Now, over the last few months, the plot has taken a slight detour. Coming to NYU Abu Dhabi has been something of a rebirth, as an only child. I’m steadily crawling out of my twin’s shadow that so far has inflicted me with dependence. Little did I know I’d find myself in a breeding ground of game changers, at the center of a storming revolution, where no one fails and everyone succeeds. I belong to this melting pot of cultures that stretches the horizons of thought, broadening the domain of knowledge I’d previously known. What unites a multitude of perspectives on this new planet I’ve stepped onto is the cry of the falcon, the cry that instigates diligence and innovation. Where do I pigeonhole myself among this bunch of prodigies? Diligence and innovation are far shots with my go-to person not in sight. More recently, people have been asking me why my twin didn’t apply to NYUAD with me. As daunting as it was for me, we decided that we’d go to the college that fits us as individuals and serves the purpose of nurturing us for what we want to do with our lives, independently of each other. If that meant physical separation, so be it.

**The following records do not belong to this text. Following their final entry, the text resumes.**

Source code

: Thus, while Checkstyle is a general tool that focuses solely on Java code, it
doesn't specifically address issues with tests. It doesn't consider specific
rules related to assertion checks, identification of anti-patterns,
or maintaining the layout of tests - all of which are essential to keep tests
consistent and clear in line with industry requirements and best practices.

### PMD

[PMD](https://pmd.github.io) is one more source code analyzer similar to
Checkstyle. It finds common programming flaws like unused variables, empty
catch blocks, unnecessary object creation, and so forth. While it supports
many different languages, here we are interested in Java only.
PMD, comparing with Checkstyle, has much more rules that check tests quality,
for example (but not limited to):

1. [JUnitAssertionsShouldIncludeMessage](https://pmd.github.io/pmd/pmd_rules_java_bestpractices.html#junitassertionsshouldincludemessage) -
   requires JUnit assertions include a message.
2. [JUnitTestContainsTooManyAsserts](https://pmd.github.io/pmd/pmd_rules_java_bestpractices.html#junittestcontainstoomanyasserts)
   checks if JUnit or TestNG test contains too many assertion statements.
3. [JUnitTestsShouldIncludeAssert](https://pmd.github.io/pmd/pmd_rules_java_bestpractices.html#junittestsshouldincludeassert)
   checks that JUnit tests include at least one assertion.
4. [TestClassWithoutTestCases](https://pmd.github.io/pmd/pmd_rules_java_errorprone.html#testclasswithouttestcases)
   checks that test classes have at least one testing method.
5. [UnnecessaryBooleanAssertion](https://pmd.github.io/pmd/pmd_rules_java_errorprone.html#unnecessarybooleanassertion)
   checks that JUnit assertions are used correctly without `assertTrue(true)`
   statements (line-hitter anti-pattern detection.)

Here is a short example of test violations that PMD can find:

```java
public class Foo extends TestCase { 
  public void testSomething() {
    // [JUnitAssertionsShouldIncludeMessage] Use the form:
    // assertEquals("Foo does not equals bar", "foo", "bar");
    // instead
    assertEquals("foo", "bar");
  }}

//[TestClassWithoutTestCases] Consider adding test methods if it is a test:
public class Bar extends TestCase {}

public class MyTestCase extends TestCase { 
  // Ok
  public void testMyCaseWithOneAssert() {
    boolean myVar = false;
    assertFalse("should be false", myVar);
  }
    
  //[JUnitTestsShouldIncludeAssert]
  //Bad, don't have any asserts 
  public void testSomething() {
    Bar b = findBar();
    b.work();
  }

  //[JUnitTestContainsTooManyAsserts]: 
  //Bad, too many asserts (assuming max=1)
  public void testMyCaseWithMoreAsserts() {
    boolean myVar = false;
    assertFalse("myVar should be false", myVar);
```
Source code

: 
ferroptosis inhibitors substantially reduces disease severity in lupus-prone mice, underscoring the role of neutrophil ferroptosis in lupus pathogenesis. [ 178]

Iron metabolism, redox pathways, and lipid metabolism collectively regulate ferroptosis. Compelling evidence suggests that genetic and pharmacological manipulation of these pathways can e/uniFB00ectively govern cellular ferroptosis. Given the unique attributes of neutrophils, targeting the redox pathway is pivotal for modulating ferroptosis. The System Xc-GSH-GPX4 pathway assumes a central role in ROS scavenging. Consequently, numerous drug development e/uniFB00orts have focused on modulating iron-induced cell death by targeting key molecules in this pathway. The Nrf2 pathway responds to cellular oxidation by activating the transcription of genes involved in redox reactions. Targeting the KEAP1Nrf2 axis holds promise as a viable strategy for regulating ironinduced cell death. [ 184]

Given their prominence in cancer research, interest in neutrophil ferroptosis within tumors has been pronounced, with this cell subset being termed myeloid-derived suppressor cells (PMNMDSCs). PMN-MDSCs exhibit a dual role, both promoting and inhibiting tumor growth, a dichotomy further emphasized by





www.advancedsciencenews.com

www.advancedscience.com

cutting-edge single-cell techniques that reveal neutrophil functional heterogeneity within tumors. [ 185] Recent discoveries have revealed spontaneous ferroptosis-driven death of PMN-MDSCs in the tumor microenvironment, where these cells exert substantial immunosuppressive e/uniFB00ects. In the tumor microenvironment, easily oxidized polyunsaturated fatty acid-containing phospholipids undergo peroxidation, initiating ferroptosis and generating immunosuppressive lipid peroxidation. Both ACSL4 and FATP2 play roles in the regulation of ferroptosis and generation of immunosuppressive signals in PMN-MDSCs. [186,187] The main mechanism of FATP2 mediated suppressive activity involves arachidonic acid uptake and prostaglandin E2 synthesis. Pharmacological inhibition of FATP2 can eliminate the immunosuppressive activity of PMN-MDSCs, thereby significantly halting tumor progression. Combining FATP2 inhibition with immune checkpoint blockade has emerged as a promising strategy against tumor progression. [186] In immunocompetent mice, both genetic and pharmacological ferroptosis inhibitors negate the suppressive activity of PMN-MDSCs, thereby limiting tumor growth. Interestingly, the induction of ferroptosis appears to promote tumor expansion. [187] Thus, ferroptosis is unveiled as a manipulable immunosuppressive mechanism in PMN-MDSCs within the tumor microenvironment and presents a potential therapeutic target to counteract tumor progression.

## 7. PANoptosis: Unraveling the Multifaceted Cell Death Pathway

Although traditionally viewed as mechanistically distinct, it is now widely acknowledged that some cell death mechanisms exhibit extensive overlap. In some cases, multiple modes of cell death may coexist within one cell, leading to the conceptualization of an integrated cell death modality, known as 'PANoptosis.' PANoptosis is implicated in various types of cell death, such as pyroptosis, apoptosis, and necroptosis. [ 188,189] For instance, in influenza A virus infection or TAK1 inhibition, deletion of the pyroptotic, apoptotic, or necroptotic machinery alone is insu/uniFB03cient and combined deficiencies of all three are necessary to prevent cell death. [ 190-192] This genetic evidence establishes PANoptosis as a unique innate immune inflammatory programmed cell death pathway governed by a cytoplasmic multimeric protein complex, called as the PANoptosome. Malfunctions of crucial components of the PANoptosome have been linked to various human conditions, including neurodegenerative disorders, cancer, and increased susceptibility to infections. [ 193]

Either way, falling into this legacy of intellectual spirit without my counterpart is as much an honor as it is a heavy weight. But weights don’t always let you down; they’re meant to make you stronger. I feel like I’ve just about found the spark I’d been chasing for all this time. No man is less than the other. No matter what our physical components are, we’re vastly different clouds that all share a silver lining. Finally, the chromosomes of fear and reliance on my better half that had been perennially infecting my being have slowly and gradually started to dismantle themselves into eclectic particles. I do miss his presence, but I also embrace the absence. I’ve eventually come to realize that in trying to catch up with my twin, I was breaking through the fetters I had put on myself. The mere fact that I don’t have him around bothers me. And yet it gives me a new identity, fueling my courage each time I’m faced by a steeper hurdle.
In that regard, I feel destiny was deceivingly meritorious in sending us to different regions. I find it funny how self-reliance, my greatest trepidation, empowered me to pop the secluded bubble I’d been living in. No more, it said, no more. With the warmth from the light surging through my body, I found the ignition and saw the world as being so much bigger and fuller. I’m setting out to explore now, and I’m sure I’ll stumble along the way, learning a new lesson each time I fall. College so far has been awkwardly engaging in the sense that the more I explore, the more I know how little I knew. As I write this, I recall the clichéd yet righteous adage: everything happens for a reason. After all, if Jerry wasn’t the cunning little creature he is, Tom would have only been a lousy grey cat. Likewise, if it weren’t for the fate that separated us, I would’ve still been hiding in the gloomy shadow of my brother.